[V1][PP] Support pp with ray backend in V1 (#1800)

### What this PR does / why we need it? Support pipeline parallel with ray backend in V1Engine. Fixes #1751 ### Does this PR introduce _any_ user-facing change? Users could specify ray as distributed backend when inferencing with pp ### How was this patch tested? CI passed with new added test. - vLLM version: v0.9.2 - vLLM main: 32142b3c62 --------- Signed-off-by: MengqingCao <cmq0113@163.com>
2025-07-23 14:52:52 +08:00
parent 9a3bdf2162
commit 3aa3b46bfe
5 changed files with 32 additions and 18 deletions
--- a/vllm_ascend/attention/attention_v1.py
+++ b/vllm_ascend/attention/attention_v1.py
@@ -396,8 +396,10 @@ class AscendAttentionBackendImpl(AttentionImpl):
                if self.head_size == 192:
                    cu_seqlen_q = [0] + attn_metadata.query_lens.tolist()
                    cu_seqlen_k = [0] + attn_metadata.seq_lens.tolist()

Information provided:
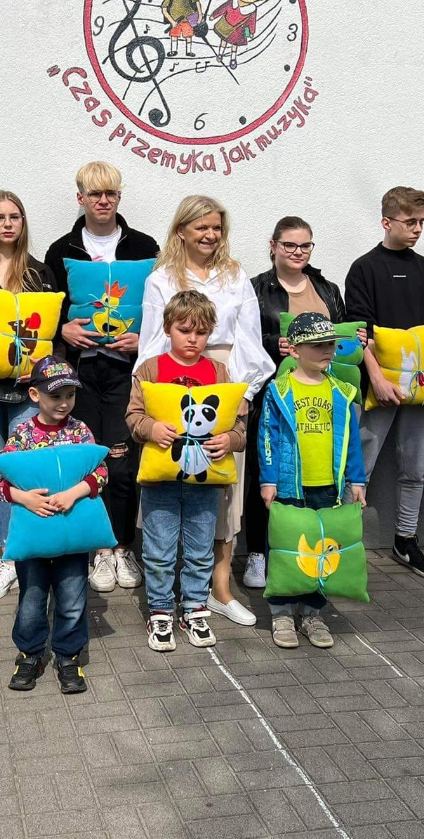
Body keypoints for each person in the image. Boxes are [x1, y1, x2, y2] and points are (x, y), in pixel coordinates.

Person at [138, 195, 273, 627]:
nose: (211, 235)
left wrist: (244, 391)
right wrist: (156, 401)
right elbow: (152, 341)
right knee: (174, 478)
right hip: (173, 388)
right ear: (181, 231)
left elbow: (249, 337)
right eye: (202, 227)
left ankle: (219, 588)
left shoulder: (235, 275)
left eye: (216, 227)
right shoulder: (161, 278)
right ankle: (169, 591)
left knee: (223, 491)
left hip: (224, 382)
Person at [43, 161, 157, 594]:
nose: (103, 201)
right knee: (88, 460)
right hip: (82, 372)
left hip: (127, 371)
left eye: (110, 193)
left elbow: (161, 309)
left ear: (119, 197)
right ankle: (98, 552)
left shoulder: (144, 247)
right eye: (95, 194)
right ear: (81, 198)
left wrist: (143, 338)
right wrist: (63, 331)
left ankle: (122, 546)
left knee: (123, 463)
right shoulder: (62, 249)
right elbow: (49, 311)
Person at [345, 186, 424, 580]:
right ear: (386, 221)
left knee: (415, 468)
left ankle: (405, 540)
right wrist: (376, 378)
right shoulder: (364, 268)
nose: (418, 229)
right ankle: (345, 545)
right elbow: (359, 331)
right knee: (360, 467)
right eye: (410, 221)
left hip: (423, 390)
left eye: (422, 222)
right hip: (377, 389)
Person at [127, 292, 247, 651]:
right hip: (160, 481)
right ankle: (160, 611)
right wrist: (151, 428)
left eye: (201, 332)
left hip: (206, 483)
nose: (193, 339)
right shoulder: (150, 369)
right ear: (167, 329)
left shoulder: (218, 372)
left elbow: (238, 424)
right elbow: (133, 416)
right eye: (184, 330)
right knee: (159, 551)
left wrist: (230, 439)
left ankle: (194, 607)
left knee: (200, 551)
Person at [245, 216, 347, 589]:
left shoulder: (328, 289)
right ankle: (257, 554)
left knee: (313, 475)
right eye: (289, 245)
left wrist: (354, 342)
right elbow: (244, 339)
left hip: (320, 396)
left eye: (305, 245)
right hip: (274, 396)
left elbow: (341, 336)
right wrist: (275, 343)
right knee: (267, 472)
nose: (298, 252)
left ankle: (305, 553)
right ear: (273, 246)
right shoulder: (256, 288)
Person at [0, 357, 107, 694]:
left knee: (73, 596)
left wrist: (74, 493)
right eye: (55, 396)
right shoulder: (22, 434)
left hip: (74, 536)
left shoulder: (80, 431)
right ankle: (30, 654)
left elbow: (101, 472)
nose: (64, 403)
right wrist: (25, 498)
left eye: (70, 395)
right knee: (32, 597)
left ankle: (68, 656)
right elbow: (2, 481)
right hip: (35, 536)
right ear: (34, 395)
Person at [257, 312, 367, 650]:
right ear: (294, 350)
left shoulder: (341, 392)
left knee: (323, 549)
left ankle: (312, 614)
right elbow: (267, 437)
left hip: (329, 488)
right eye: (318, 345)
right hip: (290, 486)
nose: (327, 350)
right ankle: (281, 614)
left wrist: (357, 480)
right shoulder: (279, 390)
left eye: (330, 344)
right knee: (287, 549)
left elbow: (352, 441)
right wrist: (268, 479)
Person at [0, 190, 59, 602]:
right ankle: (8, 559)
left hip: (28, 392)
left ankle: (29, 559)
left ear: (23, 223)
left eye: (15, 217)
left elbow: (53, 335)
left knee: (23, 470)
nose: (7, 224)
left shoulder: (40, 274)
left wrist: (39, 367)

Complete the following:
**1)** Check each statement against the pipeline-parallel commit page and answer yes or no, quoting the words that decide it: (a) The change adds pipeline parallel support with the ray backend in V1Engine. (b) The change was tested without any new test. (c) The commit changes seven files.
**2)** Continue the pipeline-parallel commit page from the point where it stops.

Solved problems:
**1)**
(a) Yes: "Support pipeline parallel with ray backend in V1Engine."
(b) No: "CI passed with new added test."
(c) No: "5 changed files with 32 additions and 18 deletions"

**2)**
-                    cu_seqlen_q = torch.tensor(cu_seqlen_q, device="npu")
-                    cu_seqlen_k = torch.tensor(cu_seqlen_k, device="npu")
+                    cu_seqlen_q = torch.tensor(cu_seqlen_q,
+                                               device=query.device)
+                    cu_seqlen_k = torch.tensor(cu_seqlen_k,
+                                               device=query.device)
                    cu_seqlen_q = torch.cumsum(cu_seqlen_q, dim=0)
                    cu_seqlen_k = torch.cumsum(cu_seqlen_k, dim=0)
                    max_seqlen_q = torch.max(attn_metadata.query_lens)